Jesus said, “Change your attitude and actions because an invasion of the Spirit is imminent” (Matthew 4:17 BCJ).
The Spirit of God has invaded this natural world with His power and His love. We can embrace that invading force and become a part of His plan to influence this generation. Our attitude determines how much of this invasion of the Spirit works in us.

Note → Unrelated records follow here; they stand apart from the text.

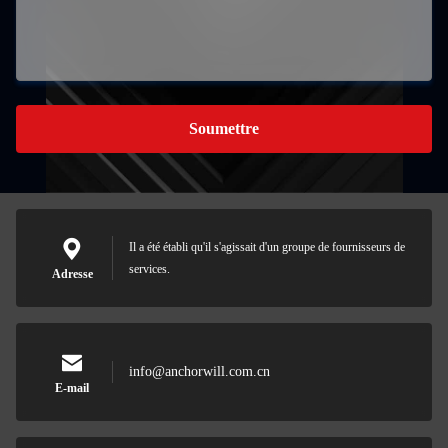
Soumettre
Il a été établi qu'il s'agissait d'un groupe de fournisseurs de
services.
Adresse
info@anchorwill.com.cn
E-mail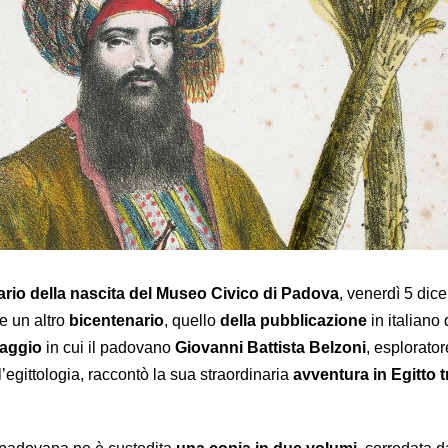
ario della nascita del Museo Civico di Padova
, venerdì 5 dic
e un altro
bicentenario
, quello
della pubblicazione
in italiano 
iaggio
in cui il padovano
Giovanni Battista Belzoni
, esplorator
l’egittologia, raccontò la sua straordinaria
avventura in Egitto t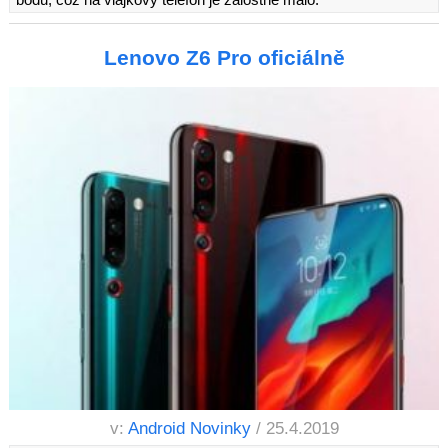
Lenovo Z6 Pro oficiálně
v:
Android Novinky
/ 25.4.2019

Psalm 77 is a wonderful and clear picture of the kind of change that can happen in our attitudes. Asaph, who authored this psalm, was one of the chief musicians to David. He begins with some very common and confusing ideas about the trouble that faced him. In verses 1-3 he begins:
“I cried out to God with my voice—to God with my voice; and He gave ear to me. In the day of my trouble I sought the Lord; my hand was stretched out in the night without ceasing; my soul refused to be comforted. I remembered God, and was troubled; I complained, and my spirit was overwhelmed” (NKJV).
In a time of trouble Asaph did the right thing and sought God. Yet, he refused comfort, was further troubled as he thought about God, complained, and became overwhelmed. He had the wrong perspective and it was costing him his help and his peace in God.
How does a person remember God and end up more troubled? Possibly by thinking about the things He has done for others and wondering, “Why hasn’t He done them for me?”
Asaph’s thoughts led to complaints about God and left him overwhelmed. Here is a prescription on how to be overwhelmed: face our troubles, focus on those troubles, think the wrong thoughts about God, and then begin to complain. We will find ourselves just as this man did—overwhelmed!
Asaph’s wrong thinking can be seen by the series of questions he asks:
“Will the Lord cast off forever? And will He be favorable no more? Has His mercy ceased forever? Has His promise failed forevermore? Has God forgotten to be gracious? Has He in anger shut up His tender mercies?” (vv. 7-9).
Each question points to God as the source of problems and does not make any reference to the need for Asaph to change. The most common failure in our quest to get help is to point to God as the source of our trouble. Jesus revealed God as our helper and our healer, not our source of trouble.
Asaph was completely confused about God. And these six questions seem to summarize every kind of misconception and position of unbelief. The Lord has answered these questions throughout the Bible. We must be diligent to guard our minds against these thoughts or we too will become overwhelmed.